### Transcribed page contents
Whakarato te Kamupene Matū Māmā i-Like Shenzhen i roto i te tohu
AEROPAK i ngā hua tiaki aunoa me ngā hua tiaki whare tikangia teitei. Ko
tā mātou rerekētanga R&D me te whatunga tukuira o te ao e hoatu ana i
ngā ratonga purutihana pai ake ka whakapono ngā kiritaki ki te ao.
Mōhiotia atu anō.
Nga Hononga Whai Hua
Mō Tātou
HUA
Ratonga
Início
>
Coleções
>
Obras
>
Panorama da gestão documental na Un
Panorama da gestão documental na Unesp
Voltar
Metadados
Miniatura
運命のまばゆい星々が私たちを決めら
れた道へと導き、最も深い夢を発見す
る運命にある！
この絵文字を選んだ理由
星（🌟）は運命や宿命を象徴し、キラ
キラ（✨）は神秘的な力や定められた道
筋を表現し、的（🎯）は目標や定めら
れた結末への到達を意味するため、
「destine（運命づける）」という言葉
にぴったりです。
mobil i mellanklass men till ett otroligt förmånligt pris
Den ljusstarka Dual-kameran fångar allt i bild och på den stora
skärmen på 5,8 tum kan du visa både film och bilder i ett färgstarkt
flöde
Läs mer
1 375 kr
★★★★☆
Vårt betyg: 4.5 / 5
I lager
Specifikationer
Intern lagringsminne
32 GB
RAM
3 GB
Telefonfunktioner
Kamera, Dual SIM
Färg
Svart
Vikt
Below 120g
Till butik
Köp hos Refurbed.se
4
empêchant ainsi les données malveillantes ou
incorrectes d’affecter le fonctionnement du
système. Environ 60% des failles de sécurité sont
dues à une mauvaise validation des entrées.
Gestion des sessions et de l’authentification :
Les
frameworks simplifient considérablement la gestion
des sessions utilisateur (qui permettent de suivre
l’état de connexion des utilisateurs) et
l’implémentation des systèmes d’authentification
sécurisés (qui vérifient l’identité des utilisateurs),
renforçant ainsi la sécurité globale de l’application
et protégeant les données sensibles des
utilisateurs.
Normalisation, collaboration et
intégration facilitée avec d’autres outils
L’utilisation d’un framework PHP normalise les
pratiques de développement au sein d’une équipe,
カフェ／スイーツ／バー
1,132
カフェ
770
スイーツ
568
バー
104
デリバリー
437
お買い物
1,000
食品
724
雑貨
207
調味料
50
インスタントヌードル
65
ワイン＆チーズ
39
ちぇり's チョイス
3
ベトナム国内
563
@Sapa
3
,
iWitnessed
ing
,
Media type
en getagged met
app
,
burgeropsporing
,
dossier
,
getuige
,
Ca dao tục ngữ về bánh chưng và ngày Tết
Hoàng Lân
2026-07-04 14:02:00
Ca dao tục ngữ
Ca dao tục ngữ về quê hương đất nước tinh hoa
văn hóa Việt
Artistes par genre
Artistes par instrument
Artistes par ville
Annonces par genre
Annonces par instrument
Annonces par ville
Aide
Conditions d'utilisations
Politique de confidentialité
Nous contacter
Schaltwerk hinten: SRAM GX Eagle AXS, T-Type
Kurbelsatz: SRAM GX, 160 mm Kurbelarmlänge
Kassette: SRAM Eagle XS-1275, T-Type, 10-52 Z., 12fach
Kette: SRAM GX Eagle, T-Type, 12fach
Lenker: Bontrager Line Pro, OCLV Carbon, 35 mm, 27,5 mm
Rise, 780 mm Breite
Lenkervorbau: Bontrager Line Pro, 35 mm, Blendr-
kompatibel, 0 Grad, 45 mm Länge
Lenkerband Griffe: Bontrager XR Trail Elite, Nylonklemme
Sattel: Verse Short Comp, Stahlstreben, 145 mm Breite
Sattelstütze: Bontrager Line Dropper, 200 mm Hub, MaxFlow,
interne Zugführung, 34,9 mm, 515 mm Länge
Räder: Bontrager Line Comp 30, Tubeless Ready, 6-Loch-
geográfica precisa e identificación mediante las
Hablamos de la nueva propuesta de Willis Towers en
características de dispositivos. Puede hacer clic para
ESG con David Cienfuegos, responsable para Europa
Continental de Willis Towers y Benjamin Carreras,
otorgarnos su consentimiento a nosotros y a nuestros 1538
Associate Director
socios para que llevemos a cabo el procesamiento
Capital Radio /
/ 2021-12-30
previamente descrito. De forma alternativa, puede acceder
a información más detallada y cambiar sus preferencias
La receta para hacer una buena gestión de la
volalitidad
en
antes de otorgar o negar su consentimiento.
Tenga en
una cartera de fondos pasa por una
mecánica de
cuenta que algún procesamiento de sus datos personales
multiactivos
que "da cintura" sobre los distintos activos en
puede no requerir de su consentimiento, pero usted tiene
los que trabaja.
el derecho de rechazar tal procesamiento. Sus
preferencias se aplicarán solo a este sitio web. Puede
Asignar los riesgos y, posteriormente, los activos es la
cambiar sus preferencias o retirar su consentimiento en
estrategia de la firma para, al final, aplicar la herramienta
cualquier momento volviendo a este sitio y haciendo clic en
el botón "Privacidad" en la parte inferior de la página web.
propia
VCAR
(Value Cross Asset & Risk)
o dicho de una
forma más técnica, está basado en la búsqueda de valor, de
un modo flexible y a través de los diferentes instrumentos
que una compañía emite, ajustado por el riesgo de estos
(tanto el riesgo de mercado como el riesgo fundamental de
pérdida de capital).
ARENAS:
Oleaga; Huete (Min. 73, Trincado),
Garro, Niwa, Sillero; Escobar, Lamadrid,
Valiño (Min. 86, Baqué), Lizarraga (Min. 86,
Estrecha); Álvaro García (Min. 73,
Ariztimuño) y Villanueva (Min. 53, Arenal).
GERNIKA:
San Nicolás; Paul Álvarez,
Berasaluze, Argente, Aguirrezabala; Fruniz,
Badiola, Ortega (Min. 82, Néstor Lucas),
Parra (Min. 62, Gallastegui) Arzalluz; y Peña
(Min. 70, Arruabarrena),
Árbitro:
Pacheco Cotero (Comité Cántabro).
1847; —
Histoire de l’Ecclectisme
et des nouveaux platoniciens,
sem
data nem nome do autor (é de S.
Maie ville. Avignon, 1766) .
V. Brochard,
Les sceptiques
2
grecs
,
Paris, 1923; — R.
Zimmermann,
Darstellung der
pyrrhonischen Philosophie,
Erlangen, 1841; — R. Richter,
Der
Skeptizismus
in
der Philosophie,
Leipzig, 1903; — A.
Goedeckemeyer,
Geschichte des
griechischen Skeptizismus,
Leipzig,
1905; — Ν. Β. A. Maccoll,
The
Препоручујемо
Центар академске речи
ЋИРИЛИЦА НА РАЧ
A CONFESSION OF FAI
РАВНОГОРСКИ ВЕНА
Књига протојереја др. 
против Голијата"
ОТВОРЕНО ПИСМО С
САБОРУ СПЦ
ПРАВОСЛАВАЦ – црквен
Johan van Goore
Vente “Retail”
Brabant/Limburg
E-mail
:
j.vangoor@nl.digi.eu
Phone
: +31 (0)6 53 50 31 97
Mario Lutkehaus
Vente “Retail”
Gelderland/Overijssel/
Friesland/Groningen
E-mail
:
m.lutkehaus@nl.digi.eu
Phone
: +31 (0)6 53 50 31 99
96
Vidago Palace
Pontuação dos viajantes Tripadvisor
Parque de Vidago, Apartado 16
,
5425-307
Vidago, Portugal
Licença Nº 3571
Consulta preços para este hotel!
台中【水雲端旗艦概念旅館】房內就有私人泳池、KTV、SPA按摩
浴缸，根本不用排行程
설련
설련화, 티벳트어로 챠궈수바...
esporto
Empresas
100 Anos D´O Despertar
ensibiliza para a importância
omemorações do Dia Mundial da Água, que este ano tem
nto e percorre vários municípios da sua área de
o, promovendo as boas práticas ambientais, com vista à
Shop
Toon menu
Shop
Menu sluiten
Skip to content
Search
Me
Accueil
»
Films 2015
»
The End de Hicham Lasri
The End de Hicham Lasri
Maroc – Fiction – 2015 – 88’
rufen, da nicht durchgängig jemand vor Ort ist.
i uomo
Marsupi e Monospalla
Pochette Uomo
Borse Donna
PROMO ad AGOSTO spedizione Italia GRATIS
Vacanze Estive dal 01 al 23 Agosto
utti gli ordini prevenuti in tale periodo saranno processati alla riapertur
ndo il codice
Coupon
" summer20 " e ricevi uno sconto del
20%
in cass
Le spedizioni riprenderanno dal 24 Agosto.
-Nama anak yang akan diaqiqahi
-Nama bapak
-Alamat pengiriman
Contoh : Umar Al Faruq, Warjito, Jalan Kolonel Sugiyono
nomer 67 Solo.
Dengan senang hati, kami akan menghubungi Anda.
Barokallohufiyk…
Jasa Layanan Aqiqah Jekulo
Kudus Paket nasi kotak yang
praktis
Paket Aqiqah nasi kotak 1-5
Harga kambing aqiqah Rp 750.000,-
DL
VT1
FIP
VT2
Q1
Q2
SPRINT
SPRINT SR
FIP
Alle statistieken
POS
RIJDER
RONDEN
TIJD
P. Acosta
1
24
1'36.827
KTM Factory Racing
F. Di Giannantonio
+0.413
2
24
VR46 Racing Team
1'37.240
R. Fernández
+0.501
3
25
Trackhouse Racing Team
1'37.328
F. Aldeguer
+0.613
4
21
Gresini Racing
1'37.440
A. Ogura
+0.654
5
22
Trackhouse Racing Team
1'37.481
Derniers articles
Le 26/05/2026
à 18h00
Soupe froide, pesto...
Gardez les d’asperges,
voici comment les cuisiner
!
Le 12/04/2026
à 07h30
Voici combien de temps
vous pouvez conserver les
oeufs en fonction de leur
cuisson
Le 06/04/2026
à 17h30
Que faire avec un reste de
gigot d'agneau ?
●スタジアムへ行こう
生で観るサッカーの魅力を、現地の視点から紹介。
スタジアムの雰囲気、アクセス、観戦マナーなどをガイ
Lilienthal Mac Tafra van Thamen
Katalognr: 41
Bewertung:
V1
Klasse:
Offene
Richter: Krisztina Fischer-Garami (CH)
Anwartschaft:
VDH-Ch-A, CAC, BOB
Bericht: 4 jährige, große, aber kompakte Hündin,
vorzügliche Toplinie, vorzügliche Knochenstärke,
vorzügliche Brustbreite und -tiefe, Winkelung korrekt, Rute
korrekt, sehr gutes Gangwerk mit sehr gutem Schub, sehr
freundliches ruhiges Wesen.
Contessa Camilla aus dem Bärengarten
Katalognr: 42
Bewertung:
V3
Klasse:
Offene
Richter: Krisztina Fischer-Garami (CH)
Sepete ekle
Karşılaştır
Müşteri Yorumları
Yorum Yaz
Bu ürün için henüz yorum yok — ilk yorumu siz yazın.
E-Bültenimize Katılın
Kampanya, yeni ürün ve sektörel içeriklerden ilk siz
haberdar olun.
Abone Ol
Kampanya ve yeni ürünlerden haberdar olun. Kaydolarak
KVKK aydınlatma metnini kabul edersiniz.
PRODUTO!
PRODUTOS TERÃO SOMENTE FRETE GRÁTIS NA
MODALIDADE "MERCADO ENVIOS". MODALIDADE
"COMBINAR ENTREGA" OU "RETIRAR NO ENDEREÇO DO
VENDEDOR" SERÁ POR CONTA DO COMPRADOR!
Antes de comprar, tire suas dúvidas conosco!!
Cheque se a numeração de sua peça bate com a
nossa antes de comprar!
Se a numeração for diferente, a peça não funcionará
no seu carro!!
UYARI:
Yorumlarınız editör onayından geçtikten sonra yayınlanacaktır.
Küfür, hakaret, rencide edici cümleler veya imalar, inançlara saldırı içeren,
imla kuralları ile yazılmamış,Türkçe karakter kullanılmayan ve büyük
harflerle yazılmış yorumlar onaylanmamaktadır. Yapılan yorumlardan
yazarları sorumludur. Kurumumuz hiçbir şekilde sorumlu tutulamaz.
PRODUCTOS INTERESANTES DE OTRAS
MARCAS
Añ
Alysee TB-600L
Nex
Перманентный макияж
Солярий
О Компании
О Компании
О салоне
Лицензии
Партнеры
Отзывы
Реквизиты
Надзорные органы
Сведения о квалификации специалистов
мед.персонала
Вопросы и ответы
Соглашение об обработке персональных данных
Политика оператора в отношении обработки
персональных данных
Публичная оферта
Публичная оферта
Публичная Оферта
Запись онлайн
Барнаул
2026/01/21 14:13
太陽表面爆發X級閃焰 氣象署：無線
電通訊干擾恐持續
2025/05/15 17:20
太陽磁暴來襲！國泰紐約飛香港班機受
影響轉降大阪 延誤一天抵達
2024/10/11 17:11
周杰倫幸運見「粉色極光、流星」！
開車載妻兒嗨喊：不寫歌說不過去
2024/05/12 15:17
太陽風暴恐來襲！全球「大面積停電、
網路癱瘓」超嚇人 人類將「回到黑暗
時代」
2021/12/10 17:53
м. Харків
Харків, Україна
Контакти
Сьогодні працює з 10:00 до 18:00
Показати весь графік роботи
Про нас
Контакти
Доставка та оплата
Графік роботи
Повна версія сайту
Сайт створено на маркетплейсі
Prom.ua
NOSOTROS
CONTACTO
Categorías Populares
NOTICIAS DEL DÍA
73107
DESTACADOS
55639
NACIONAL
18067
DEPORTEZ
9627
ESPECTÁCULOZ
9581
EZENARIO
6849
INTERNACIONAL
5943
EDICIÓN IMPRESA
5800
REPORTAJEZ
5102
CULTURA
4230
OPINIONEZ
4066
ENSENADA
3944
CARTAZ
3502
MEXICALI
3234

### EXERCISE INSTRUCTIONS
Stop at the line containing "des sessions utilisateur". Please print exactly every line before it from the start of the records, plus that line itself, and nothing else.

### TASK ANSWER
Whakarato te Kamupene Matū Māmā i-Like Shenzhen i roto i te tohu
AEROPAK i ngā hua tiaki aunoa me ngā hua tiaki whare tikangia teitei. Ko
tā mātou rerekētanga R&D me te whatunga tukuira o te ao e hoatu ana i
ngā ratonga purutihana pai ake ka whakapono ngā kiritaki ki te ao.
Mōhiotia atu anō.
Nga Hononga Whai Hua
Mō Tātou
HUA
Ratonga
Início
>
Coleções
>
Obras
>
Panorama da gestão documental na Un
Panorama da gestão documental na Unesp
Voltar
Metadados
Miniatura
運命のまばゆい星々が私たちを決めら
れた道へと導き、最も深い夢を発見す
る運命にある！
この絵文字を選んだ理由
星（🌟）は運命や宿命を象徴し、キラ
キラ（✨）は神秘的な力や定められた道
筋を表現し、的（🎯）は目標や定めら
れた結末への到達を意味するため、
「destine（運命づける）」という言葉
にぴったりです。
mobil i mellanklass men till ett otroligt förmånligt pris
Den ljusstarka Dual-kameran fångar allt i bild och på den stora
skärmen på 5,8 tum kan du visa både film och bilder i ett färgstarkt
flöde
Läs mer
1 375 kr
★★★★☆
Vårt betyg: 4.5 / 5
I lager
Specifikationer
Intern lagringsminne
32 GB
RAM
3 GB
Telefonfunktioner
Kamera, Dual SIM
Färg
Svart
Vikt
Below 120g
Till butik
Köp hos Refurbed.se
4
empêchant ainsi les données malveillantes ou
incorrectes d’affecter le fonctionnement du
système. Environ 60% des failles de sécurité sont
dues à une mauvaise validation des entrées.
Gestion des sessions et de l’authentification :
Les
frameworks simplifient considérablement la gestion
des sessions utilisateur (qui permettent de suivre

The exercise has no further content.